> **Plain-text document sources**
══════════
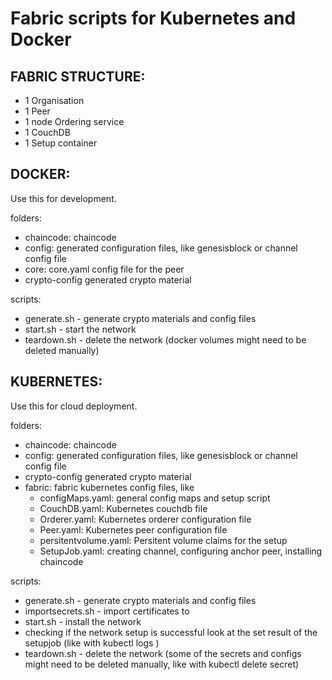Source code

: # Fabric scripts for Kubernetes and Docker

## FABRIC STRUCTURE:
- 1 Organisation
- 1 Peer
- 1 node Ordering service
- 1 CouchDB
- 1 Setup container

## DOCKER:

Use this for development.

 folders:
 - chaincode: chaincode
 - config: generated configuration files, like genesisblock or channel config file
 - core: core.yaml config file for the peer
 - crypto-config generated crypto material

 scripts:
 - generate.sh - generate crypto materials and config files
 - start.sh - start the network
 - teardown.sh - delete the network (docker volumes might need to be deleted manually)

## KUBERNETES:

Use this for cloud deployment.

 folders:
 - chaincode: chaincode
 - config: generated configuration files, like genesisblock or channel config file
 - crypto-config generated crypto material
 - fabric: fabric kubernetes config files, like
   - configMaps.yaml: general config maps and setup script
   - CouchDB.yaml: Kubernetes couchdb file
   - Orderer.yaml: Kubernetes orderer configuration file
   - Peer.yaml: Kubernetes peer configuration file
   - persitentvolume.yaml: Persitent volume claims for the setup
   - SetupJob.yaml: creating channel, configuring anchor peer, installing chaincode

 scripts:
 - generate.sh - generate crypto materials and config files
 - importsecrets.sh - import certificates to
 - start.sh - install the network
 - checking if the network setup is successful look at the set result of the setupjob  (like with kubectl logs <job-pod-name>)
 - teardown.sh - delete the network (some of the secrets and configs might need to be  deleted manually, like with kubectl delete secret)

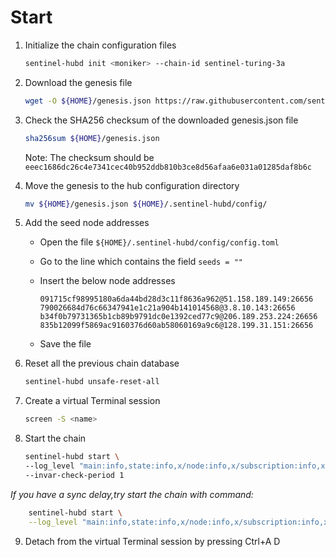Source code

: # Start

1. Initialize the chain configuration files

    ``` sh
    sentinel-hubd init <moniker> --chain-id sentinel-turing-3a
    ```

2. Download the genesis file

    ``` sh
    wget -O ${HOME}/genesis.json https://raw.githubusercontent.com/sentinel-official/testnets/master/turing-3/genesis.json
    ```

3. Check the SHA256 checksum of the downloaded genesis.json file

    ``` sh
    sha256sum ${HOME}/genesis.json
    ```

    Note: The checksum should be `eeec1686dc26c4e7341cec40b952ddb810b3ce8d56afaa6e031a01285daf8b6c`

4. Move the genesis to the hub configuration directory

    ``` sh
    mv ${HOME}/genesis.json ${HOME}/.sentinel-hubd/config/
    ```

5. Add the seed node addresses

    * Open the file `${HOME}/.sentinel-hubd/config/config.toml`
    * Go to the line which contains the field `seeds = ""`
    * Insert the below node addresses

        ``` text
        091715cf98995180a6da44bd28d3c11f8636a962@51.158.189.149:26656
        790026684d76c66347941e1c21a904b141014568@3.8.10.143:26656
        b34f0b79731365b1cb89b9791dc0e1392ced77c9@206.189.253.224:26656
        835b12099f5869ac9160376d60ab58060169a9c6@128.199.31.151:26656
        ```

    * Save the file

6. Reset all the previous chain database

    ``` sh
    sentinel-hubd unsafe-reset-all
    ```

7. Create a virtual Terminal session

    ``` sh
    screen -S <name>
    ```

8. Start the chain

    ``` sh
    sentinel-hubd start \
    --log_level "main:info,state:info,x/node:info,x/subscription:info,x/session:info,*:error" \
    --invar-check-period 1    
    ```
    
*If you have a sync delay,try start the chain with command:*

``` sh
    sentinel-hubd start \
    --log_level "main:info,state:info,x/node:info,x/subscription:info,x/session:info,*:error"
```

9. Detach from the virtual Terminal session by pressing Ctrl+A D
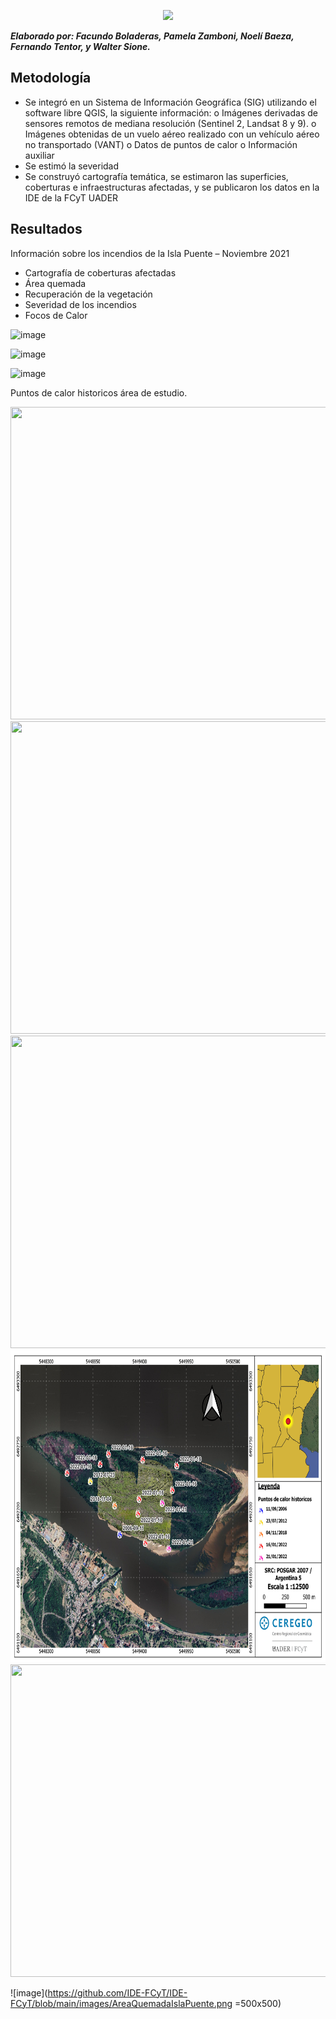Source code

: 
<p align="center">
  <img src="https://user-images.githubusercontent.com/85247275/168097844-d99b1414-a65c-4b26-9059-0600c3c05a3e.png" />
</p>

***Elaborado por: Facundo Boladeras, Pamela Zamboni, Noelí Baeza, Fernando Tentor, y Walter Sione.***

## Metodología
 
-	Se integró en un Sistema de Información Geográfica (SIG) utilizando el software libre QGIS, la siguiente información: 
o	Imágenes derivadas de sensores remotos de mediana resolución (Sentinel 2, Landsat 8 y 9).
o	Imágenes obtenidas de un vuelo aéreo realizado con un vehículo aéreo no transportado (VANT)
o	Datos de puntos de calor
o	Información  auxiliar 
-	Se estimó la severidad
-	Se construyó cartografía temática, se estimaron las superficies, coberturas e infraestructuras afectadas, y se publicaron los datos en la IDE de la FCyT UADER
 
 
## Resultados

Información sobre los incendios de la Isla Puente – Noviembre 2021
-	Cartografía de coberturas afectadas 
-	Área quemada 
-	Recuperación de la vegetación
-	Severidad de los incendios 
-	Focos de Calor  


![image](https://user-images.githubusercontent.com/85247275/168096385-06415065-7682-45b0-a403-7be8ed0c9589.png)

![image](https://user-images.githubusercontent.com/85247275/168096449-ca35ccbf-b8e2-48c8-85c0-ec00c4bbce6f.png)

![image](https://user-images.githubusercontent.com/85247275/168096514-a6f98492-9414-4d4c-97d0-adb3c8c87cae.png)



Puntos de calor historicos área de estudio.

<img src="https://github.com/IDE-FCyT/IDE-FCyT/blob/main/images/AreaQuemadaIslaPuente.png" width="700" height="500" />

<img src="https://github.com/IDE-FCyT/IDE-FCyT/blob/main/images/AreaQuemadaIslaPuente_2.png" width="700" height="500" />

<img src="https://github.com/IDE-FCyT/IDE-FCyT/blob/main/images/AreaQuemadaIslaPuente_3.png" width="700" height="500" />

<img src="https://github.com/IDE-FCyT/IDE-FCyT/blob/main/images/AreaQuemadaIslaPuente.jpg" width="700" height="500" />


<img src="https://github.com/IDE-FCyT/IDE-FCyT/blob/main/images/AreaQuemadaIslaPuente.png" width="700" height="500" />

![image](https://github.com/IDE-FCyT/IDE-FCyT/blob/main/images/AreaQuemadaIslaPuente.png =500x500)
══════════
> **Exercise details**
What is needed is the number of lines in the data that hold the word "state", and nothing more.

> **Written response**
2